The kindly folks at Horror Homeroom recently asked me if I’d review the new movie, The Great and Terrible Day of the Lord. Since I’ve been occasionally writing on religion and horror for them for a couple of years now, they knew I’d be interested. The review just dropped and you can read it here. Since this blog is a less formal place I’ll say a bit more about the film here, while encouraging you also to read the review. They won’t be the same. The movie, which is independent of any of the big studios, is hands-down the most theological horror I’ve ever seen. That’s because it’s fully based on a religious idea. It consists almost entirely of dialogue, so some will doubt it’s horror at all. What is being said, however, can be quite scary.
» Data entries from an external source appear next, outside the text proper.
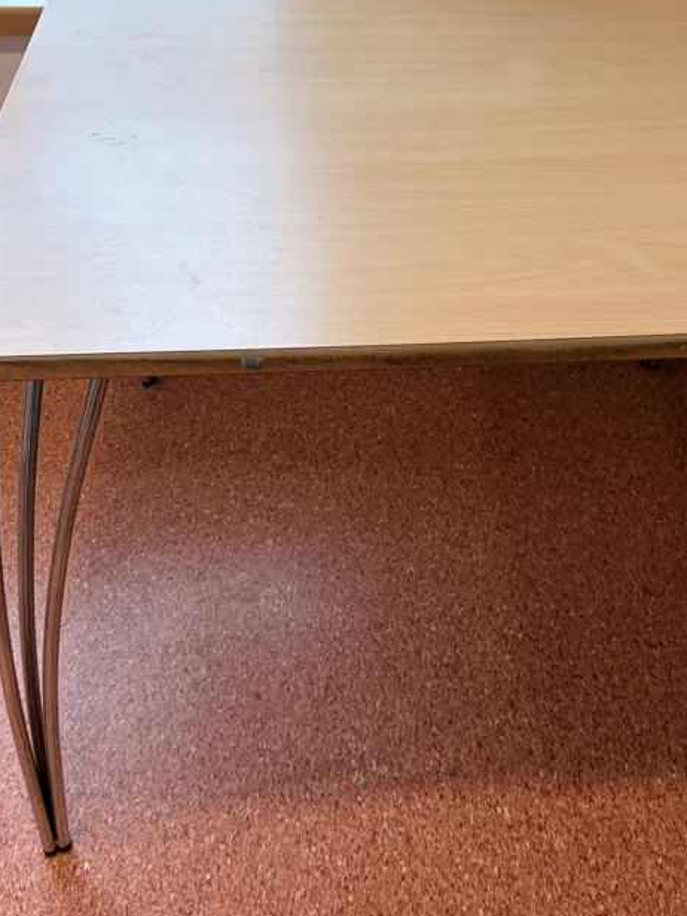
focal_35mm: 45
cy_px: 423
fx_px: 1191
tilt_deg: -39.5
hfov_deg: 32.1
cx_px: 413
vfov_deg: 42.0
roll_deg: +0.2
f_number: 1.6
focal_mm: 5.96
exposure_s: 1/100
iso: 64
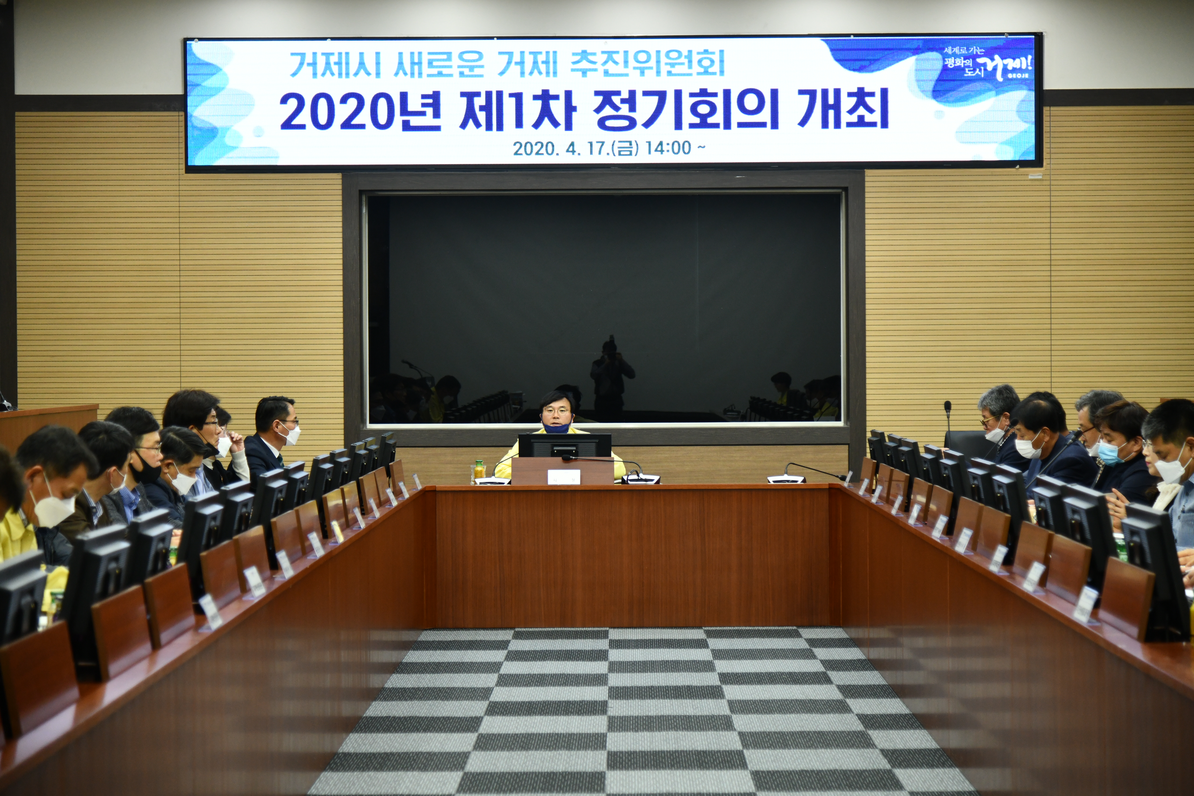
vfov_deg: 16.7
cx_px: 597
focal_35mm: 82
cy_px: 398
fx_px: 2719
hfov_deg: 24.8
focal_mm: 82
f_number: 4
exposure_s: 1/250
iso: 1250
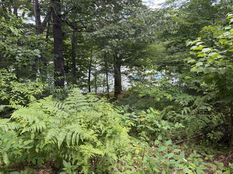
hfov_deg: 71.6
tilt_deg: -16.3
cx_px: 116
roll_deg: +3.2
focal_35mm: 24
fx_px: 162
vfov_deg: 56.8
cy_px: 87
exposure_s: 1/178
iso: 64
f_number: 1.78
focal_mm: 6.76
Using only two characters, the movie would work well as a stage play. The story revolves around a couple on a romantic weekend getaway. Far from any other people, they’re enjoying a fancy cabin in the woods when suddenly he (Michael) reveals to Gabby (her), that he’s God. Not all the time. In fact, he’s come to her at this moment without Michael even knowing it because she’s going to die that weekend. He wants to ensure she can get to Heaven. Throughout the weekend Michael switches back and forth between being himself and being God. Gabby fears she’s trapped with a psychopath, but as God Michael knows things about her that she’s never told him. They discuss the problems with God’s existence and the issue of theodicy as Gabby slowly comes to accept she will die there.
My Horror Homeroom piece has spoilers, but I won’t put them here. Horror fans might claim this isn’t horror at all. There’s no bloodshed, very little violence, and no monsters play a role (unless you count the Devil). Still, it is psychologically tense and it raises some scary questions. I was raised as a Fundamentalist. The fear implanted early that you might die not right with God has stayed with me all through my years of working in religious studies. From my perspective this was a pretty scary film. The script is very well written. So much so that I wonder if Jared Jay Mason, the writer, hasn’t taken a course or two in theology. My formal review gives quite a bit more detail, but you might want to watch the movie also. I found it surprisingly effective.